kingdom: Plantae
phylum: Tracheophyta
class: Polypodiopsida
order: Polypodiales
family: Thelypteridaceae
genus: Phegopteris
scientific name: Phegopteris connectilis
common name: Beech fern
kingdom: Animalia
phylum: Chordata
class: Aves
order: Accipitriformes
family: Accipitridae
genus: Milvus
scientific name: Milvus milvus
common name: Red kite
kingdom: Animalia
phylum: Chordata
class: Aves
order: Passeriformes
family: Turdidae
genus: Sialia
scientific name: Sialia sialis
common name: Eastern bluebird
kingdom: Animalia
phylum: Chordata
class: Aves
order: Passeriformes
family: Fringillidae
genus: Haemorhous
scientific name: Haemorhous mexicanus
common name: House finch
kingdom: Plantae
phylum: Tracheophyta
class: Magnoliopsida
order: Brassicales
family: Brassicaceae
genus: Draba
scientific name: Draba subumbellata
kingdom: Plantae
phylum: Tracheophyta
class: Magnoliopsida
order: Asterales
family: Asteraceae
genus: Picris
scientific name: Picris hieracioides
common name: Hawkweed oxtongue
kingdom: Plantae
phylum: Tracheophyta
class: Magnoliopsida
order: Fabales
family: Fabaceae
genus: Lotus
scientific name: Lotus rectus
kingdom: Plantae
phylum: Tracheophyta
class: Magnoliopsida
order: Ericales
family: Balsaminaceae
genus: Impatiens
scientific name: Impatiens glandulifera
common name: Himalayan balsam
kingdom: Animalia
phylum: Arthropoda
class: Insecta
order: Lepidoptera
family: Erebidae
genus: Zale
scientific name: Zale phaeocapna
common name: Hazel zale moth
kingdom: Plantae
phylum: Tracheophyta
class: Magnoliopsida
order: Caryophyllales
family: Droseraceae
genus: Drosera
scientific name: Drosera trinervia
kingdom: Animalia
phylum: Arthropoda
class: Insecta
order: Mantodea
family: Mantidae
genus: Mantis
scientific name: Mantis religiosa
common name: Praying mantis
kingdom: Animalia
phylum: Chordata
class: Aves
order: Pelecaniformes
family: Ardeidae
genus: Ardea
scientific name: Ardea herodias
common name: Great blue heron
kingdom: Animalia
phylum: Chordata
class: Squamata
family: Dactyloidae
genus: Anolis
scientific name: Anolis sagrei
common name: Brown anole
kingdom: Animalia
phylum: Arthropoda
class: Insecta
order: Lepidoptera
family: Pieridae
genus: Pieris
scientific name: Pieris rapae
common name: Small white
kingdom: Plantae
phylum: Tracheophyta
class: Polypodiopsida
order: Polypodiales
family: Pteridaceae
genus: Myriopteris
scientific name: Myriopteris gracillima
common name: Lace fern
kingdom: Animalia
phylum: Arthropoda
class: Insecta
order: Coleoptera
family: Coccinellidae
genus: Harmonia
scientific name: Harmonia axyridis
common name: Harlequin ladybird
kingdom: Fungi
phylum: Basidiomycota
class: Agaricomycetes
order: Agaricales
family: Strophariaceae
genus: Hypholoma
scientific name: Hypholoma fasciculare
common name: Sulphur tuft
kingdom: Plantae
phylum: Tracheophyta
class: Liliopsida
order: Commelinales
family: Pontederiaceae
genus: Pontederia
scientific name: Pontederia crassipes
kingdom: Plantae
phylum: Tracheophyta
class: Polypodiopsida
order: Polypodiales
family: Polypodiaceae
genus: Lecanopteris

__________________________________________________

* _DIRECTIVE_:
Render everything from the line containing "genus: Hypholoma" down through the last line above as a Markdown table with the columns Row and Line, numbering each row and leaving out blank lines.

* _RESPONSE_:
| Row | Line |
|---|---|
| 1 | genus: Hypholoma |
| 2 | scientific name: Hypholoma fasciculare |
| 3 | common name: Sulphur tuft |
| 4 | kingdom: Plantae |
| 5 | phylum: Tracheophyta |
| 6 | class: Liliopsida |
| 7 | order: Commelinales |
| 8 | family: Pontederiaceae |
| 9 | genus: Pontederia |
| 10 | scientific name: Pontederia crassipes |
| 11 | kingdom: Plantae |
| 12 | phylum: Tracheophyta |
| 13 | class: Polypodiopsida |
| 14 | order: Polypodiales |
| 15 | family: Polypodiaceae |
| 16 | genus: Lecanopteris |